TSR: "The NIE is about three years too late."
WOLF BLITZER: So is the terror report telling Iraqis anything they don't know already?
Who better to ask that than our man on the ground in Baghdad.
And joining us now, our correspondent in Baghdad, Michael Ware -- Michael, among other things, this National Intelligence Estimate report suggests that Al Qaeda is seeking to leverage al Qaeda in Iraq for attacks against U.S. targets outside of Iraq.
Now, you've actually reported on this extensively. You've met with al Qaeda operatives inside Iraq.
Is that your assessment as well?
MICHAEL WARE, CNN CORRESPONDENT: Well, let me say this first, Wolf. I mean, that statement in the NIE is about three years too late. The fact that al Qaeda has reorganized itself through the war in Iraq that America handed it on a silver platter in its own backyard, that the war here through al Qaeda in Iraq has energized the jihadi community across the globe, that it has produced a whole new generation of jihadis -- bolder, more brazen and more brutal and more committed, if that's at all possible, than the generation before it -- is old news.

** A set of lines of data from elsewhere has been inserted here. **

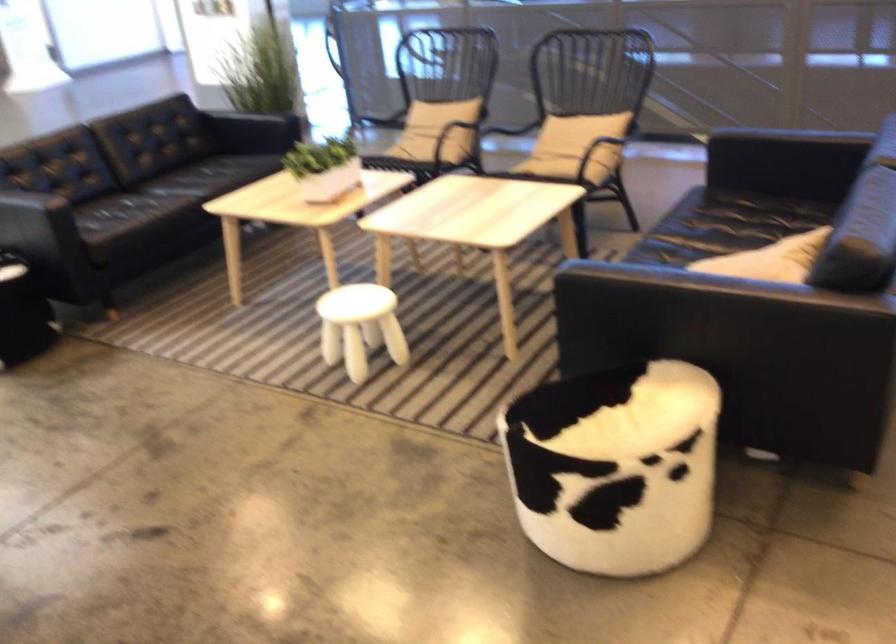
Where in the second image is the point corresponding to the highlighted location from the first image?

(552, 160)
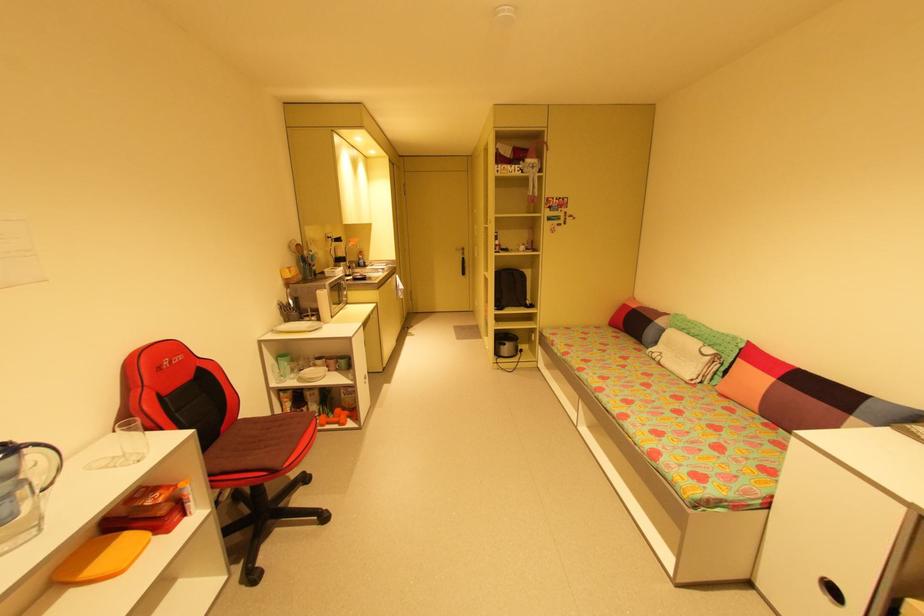
What do you see at coordinates (250, 446) in the screenshot?
I see `the chair sitting surface` at bounding box center [250, 446].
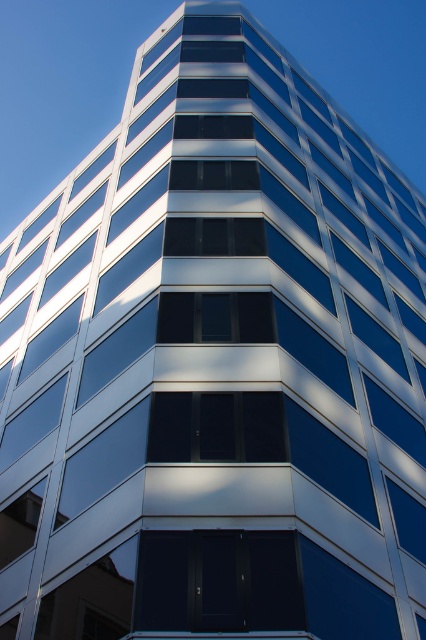
You are standing in front of a modern building with a sleek, geometric design. The building has rectangular windows arranged in a grid pattern. The upper windows are smaller and dark, while the lower ones are larger and similarly dark. The exterior is a mix of reflective glass and metallic panels. You notice a point at coordinates (218, 580). What object is located at that point?

The dark glass door at center is located at point (218, 580).

You are an architect reviewing the building design. You need to install a new security camera. The camera must be placed above the dark glass door at center but below the black glass window at center. Is this possible?

The dark glass door at center is positioned under the black glass window at center, so there is space between them where the camera can be installed above the dark glass door at center and below the black glass window at center.

You are a delivery person trying to enter the building. You see the dark glass door at center and the black glass window at center. Which one should you approach to enter the building?

The dark glass door at center is the entrance, so you should approach the dark glass door at center to enter the building.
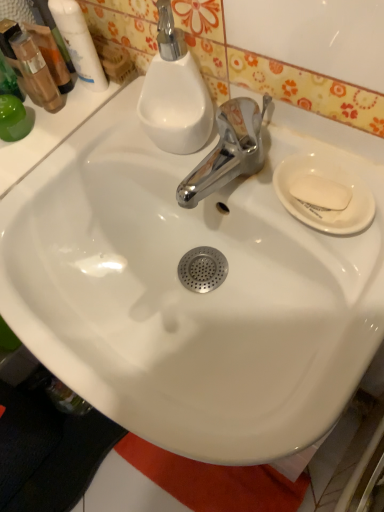
Find the location of `vacant area that is in front of white ceramic plate at right`. vacant area that is in front of white ceramic plate at right is located at coordinates (336, 316).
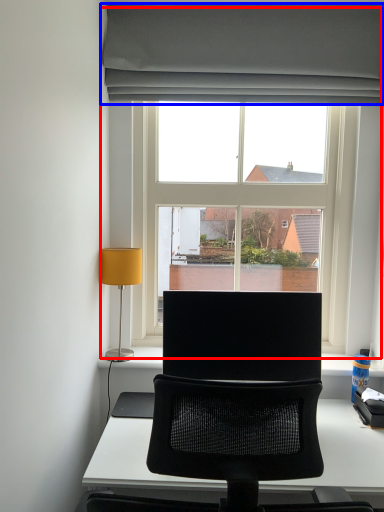
Question: Which point is closer to the camera, window (highlighted by a red box) or curtain (highlighted by a blue box)?

Choices:
 (A) window
 (B) curtain

Answer: (B)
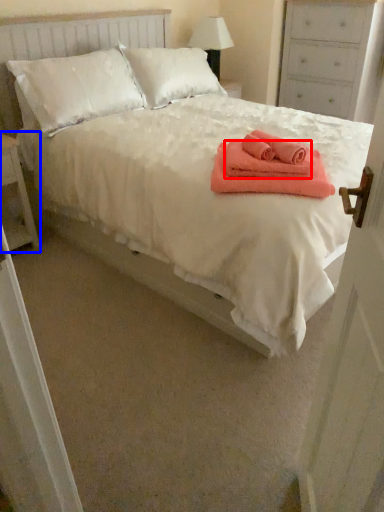
Question: Which object appears farthest to the camera in this image, cloth (highlighted by a red box) or nightstand (highlighted by a blue box)?

Choices:
 (A) cloth
 (B) nightstand

Answer: (B)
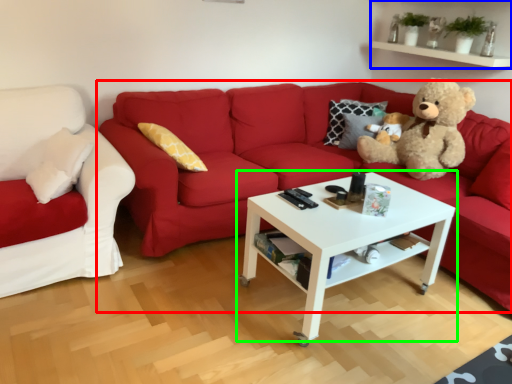
Question: Based on their relative distances, which object is farther from studio couch (highlighted by a red box)? Choose from shelf (highlighted by a blue box) and coffee table (highlighted by a green box).

Choices:
 (A) shelf
 (B) coffee table

Answer: (A)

We saw that happen back in 2004. Since then, we've seen it nothing but flourish.
The question, though, is: will an attack directly launched from al Qaeda in Iraq against U.S. homeland?
Now many of us were saying back in 2004/2005 if, heaven forbid, there's another 9/11 in America, then of the next 19 hijackers, I'll almost guarantee one of them will be Iraqi. And at least part of the plot will have been hatched here in Iraq.
That being said, while we are seeing the Iraq veterans -- these guy who come and do a six-month tour or a 12-month tour in Iraq, blood themselves against American forces, and go home -- they're creating a whole new momentum back in their homelands, be it here in the Middle East, be it in the Gulf, North Africa or be it back in Europe.
That's being said, also: the true danger of al Qaeda in Iraq is the template or the model it offers. We've seen these bombings in the U.K. Now, these guys never came to Iraq. But as they said themselves, they were inspired by the war here.
Now in the midst of all of this, despite this material, this evidence, we must be aware of the spin -- the smoke and mirrors from the administration, trying to reshape the message on Iraq being specifically about al Qaeda -- America's lingering, most familiar fear, trying to invoke some Pavlovian response from the American public, to fear them into again supporting the war. That doesn't quite hold water -- Wolf.
BLITZER: The outgoing chairman of the Joint Chiefs, General Peter Pace, is there right now. He says in the past 24 hours or so he's been there, he's seen -- in his words -- a sea change, a sea change in the security situation. A very optimistic assessment.
Is that possible?
You've been there for four years. You haven't just been there for 24 hours.
Do you agree with him that there's been this dramatic sea change of improvement?
WARE: Well, with the greatest of respect to General Peter Pace, I mean, I think the general, unfortunately, is suffering from the luxury of distance. And I think he's expecting far too much to be able to peer through the U.S. bubble of protection in which he operates in his brief fleeting visit to Iraq.
I mean his briefings would be in the Green Zone. They would be in formidable American forward operating bases. I know he had a few hours' trip out to Ramadi. Again, he would have been in the embrace of the U.S. military's daunting protection.
You're really not getting a feel for the true situation on the ground.
Is he right about a sea change?
Yes and no. In al-Anbar Province, where he visited, yeah, there's been a sea change. Attacks against U.S. forces by al Qaeda directed or led organizations have dropped from as much as 80 attacks a day to just 7 attacks two days ago.
But why is that?
It's because the military put pressure on al Qaeda, sure. The real answer is that America subcontracted out the fight against al Qaeda to the Baathist insurgents and the tribes. So he doesn't really tell us why that sea change occurred.
Is there a sea change in Baghdad?
Well, if he's seeing one, I'm afraid I'm not. And maybe you can see it from the Green Zone, but you can't see it out here in the red zone where Iraqis live -- Wolf.
BLITZER: All right, Michael, thanks very much.
Michael Ware reporting for us from Baghdad.
WARE: Thank you.
BLITZER: Not mincing any words at all.
Let's go to Jack Cafferty in New York. He's given us his own assessment, what he sees on a day to day basis. He's been there, as we've often pointed out, for more than four years.
CAFFERTY: Well, and I think Michael has no particular vested interest in telling the story one way or the other. I'm not so sure all of the politicians and military types can say the same thing.
With all of this saber rattling about al Qaeda-this and al-Qaeda that, the gut feeling about they might attack us this summer and they're training in Iraq to attack the United States, what if -- what if -- we have 158,000 troops in Iraq.
What if we had spent the last five years with 158,000 soldiers and $500 billion hunting al Qaeda in Afghanistan and in the border regions next to Pakistan?
I wonder if we'd still be hearing all of this stuff about al Qaeda.